Total housing inventory at the end of April amounted to 1,030,000 units, up 10.8 percent from March and down 10.4 percent from one year ago (1.15 million). Unsold inventory sits at a 2.2-month supply at the current sales pace, up from 1.9 months in March and down from 2.3 months in April 2021.
“Housing supply has started to improve, albeit at an extremely sluggish pace,” said Yun.
He also noted the rare state of the current marketplace.
“The market is quite unusual as sales are coming down, but listed homes are still selling swiftly, and home prices are much higher than a year ago,” said Yun.
“Moreover, an increasing number of buyers with short tenure expectations could opt for 5-year adjustable-rate mortgages, thereby assuring fixed payments over five years because of the rate reset,” he added. “The cash buyers, not impacted by mortgage rate changes, remain elevated.”
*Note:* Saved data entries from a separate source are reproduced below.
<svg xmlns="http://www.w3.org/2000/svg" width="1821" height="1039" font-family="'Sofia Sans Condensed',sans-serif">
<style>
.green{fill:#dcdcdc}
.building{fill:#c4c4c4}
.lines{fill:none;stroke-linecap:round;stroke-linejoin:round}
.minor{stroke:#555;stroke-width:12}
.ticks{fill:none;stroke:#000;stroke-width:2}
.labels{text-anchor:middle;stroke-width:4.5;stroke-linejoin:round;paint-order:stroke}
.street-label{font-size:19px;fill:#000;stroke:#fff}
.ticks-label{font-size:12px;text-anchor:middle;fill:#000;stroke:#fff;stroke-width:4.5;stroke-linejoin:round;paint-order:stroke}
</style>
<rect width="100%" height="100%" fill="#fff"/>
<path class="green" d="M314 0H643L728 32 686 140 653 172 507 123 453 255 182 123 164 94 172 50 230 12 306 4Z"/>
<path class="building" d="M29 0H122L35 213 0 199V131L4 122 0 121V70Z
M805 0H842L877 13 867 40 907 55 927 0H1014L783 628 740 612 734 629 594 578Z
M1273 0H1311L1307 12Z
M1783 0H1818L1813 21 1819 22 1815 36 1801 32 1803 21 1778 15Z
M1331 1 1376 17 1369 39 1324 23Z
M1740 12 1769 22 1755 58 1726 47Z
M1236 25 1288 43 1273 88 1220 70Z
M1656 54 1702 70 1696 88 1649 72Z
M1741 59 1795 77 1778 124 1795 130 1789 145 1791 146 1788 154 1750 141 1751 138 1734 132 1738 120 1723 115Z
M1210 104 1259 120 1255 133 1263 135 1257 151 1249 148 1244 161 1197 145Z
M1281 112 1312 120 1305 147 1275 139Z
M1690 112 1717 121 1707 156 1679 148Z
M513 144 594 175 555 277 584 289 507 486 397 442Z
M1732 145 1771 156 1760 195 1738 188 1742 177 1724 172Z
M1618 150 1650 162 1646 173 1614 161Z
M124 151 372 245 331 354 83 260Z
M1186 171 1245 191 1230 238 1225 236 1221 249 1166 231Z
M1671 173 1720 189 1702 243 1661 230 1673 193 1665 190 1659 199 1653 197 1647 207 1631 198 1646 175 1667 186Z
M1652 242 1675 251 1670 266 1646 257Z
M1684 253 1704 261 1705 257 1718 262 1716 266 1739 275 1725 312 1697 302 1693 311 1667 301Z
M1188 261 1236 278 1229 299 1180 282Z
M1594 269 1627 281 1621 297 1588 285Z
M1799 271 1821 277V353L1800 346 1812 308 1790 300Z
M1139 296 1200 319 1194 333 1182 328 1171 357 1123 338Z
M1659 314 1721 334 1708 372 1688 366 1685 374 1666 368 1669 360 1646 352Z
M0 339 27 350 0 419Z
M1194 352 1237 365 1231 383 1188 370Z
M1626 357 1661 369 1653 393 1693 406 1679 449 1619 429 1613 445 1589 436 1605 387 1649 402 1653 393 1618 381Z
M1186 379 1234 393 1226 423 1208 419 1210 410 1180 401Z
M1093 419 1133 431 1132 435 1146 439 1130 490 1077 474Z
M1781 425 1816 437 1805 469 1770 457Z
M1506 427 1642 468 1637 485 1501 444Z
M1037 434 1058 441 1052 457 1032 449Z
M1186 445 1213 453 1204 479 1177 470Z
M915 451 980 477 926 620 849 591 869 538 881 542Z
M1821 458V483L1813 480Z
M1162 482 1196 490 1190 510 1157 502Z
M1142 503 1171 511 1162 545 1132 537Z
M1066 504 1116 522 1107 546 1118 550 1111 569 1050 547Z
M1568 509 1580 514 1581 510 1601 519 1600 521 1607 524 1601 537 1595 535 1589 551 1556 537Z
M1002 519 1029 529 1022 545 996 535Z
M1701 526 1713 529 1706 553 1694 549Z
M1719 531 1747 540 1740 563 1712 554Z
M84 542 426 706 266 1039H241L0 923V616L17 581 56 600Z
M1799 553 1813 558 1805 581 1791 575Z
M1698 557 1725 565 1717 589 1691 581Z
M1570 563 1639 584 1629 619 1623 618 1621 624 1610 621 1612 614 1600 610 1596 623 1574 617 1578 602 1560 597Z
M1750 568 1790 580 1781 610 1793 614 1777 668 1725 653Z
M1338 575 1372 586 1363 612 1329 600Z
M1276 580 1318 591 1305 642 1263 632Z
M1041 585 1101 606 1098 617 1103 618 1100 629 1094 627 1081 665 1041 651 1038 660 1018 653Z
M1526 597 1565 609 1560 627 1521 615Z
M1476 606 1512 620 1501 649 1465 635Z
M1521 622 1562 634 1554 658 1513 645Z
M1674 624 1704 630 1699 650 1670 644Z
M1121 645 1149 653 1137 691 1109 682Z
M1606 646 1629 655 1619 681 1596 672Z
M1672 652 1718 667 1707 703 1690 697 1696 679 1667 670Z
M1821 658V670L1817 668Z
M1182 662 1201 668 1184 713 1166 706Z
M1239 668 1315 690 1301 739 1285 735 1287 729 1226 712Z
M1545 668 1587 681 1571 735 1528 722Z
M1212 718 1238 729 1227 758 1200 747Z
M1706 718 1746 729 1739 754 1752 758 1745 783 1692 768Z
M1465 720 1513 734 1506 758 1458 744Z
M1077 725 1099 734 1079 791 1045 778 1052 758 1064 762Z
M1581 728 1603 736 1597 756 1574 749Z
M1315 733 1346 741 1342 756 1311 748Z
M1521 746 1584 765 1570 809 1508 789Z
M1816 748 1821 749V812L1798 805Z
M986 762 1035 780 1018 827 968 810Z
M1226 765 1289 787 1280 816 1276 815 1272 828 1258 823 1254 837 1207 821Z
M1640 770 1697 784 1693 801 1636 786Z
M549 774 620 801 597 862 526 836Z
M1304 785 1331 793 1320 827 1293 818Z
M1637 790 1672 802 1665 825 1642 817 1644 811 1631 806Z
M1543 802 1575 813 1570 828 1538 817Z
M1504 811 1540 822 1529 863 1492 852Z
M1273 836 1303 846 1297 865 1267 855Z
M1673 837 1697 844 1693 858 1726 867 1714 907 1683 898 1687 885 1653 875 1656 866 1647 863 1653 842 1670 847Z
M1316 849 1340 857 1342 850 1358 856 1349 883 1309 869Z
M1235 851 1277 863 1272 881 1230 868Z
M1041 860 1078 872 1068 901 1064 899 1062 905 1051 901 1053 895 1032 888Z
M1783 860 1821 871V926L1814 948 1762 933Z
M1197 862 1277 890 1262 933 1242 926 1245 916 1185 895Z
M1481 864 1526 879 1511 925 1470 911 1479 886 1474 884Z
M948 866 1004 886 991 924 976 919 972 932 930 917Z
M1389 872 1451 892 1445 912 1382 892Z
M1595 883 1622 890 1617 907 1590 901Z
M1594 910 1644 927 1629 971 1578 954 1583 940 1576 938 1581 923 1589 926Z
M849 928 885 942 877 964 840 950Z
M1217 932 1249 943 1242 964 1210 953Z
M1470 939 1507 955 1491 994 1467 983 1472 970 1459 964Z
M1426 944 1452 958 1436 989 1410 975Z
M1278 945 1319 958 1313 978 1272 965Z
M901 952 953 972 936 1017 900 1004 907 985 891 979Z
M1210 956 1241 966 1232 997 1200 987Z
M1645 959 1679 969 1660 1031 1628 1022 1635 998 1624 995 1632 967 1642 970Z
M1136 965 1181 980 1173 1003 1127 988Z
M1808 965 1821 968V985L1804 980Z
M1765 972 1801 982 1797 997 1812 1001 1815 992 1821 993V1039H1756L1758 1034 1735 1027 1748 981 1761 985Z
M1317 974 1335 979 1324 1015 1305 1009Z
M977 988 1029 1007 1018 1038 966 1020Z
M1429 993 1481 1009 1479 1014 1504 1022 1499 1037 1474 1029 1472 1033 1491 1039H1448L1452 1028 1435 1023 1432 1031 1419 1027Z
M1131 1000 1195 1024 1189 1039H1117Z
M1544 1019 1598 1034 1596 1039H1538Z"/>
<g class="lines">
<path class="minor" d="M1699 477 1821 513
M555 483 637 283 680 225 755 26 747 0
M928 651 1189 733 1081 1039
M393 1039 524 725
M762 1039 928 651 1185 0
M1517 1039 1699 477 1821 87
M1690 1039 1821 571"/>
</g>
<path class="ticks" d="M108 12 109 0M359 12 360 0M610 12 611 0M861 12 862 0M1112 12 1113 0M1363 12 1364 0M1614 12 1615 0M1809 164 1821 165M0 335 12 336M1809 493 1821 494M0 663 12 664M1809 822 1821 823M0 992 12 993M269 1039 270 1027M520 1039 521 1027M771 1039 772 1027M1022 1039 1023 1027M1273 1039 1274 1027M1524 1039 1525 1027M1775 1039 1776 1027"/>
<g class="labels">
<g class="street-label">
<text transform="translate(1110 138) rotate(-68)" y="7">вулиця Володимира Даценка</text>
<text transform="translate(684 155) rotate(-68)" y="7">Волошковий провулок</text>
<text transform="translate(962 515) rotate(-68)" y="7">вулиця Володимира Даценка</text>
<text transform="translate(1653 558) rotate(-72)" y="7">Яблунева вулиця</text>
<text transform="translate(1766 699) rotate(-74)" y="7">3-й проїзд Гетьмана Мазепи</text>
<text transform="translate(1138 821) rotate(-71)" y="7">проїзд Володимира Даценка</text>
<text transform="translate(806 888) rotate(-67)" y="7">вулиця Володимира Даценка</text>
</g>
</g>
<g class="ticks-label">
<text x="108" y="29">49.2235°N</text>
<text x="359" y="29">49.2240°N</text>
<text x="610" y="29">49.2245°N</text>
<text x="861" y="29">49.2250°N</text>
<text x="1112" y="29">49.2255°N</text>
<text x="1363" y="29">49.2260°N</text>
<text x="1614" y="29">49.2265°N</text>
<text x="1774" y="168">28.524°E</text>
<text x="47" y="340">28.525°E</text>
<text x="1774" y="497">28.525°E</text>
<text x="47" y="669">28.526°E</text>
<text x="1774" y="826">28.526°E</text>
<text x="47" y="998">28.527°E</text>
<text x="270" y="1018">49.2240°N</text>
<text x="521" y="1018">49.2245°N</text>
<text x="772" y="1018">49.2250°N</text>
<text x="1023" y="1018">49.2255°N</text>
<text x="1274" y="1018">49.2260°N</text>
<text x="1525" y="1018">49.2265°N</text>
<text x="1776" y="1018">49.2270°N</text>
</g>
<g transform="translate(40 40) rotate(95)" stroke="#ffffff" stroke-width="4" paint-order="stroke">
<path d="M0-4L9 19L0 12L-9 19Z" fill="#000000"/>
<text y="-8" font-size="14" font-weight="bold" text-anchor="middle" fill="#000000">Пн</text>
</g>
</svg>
The median existing-home price for all housing types in April was $391,200, up 14.8 percent from April 2021 ($340,700), as prices increased in each region. This marks 122 consecutive months of year-over-year increases, the longest-running streak on record.
Properties typically remained on the market for 17 days in April, equal to both the number of days in March 2022 and in April 2021. Eighty-eight percent of homes sold in April 2022 were on the market for less than a month.
First-time buyers were responsible for 28 percent of sales in April, down from 30 percent in March and from 31 percent in April 2021. All-cash sales accounted for 26 percent of transactions in April, down from 28 percent in March and up from the 25 percent recorded in April 2021. Individual investors or second-home buyers, who make up many cash sales, purchased 17 percent of homes in April, down from 18 percent in March and equal to 17 percent in April 2021.
Realtor.com’s Market Trends Report in April shows that the largest year-over-year median list price growth occurred in Miami (+38.3 percent), Las Vegas (+32.6 percent), and Orlando (+30.7 percent). Austin reported the highest growth in the share of homes that had their prices reduced compared to last year (+6.8 percentage points), followed by Las Vegas (+5.3 percentage points) and Sacramento (+4.7 percentage points).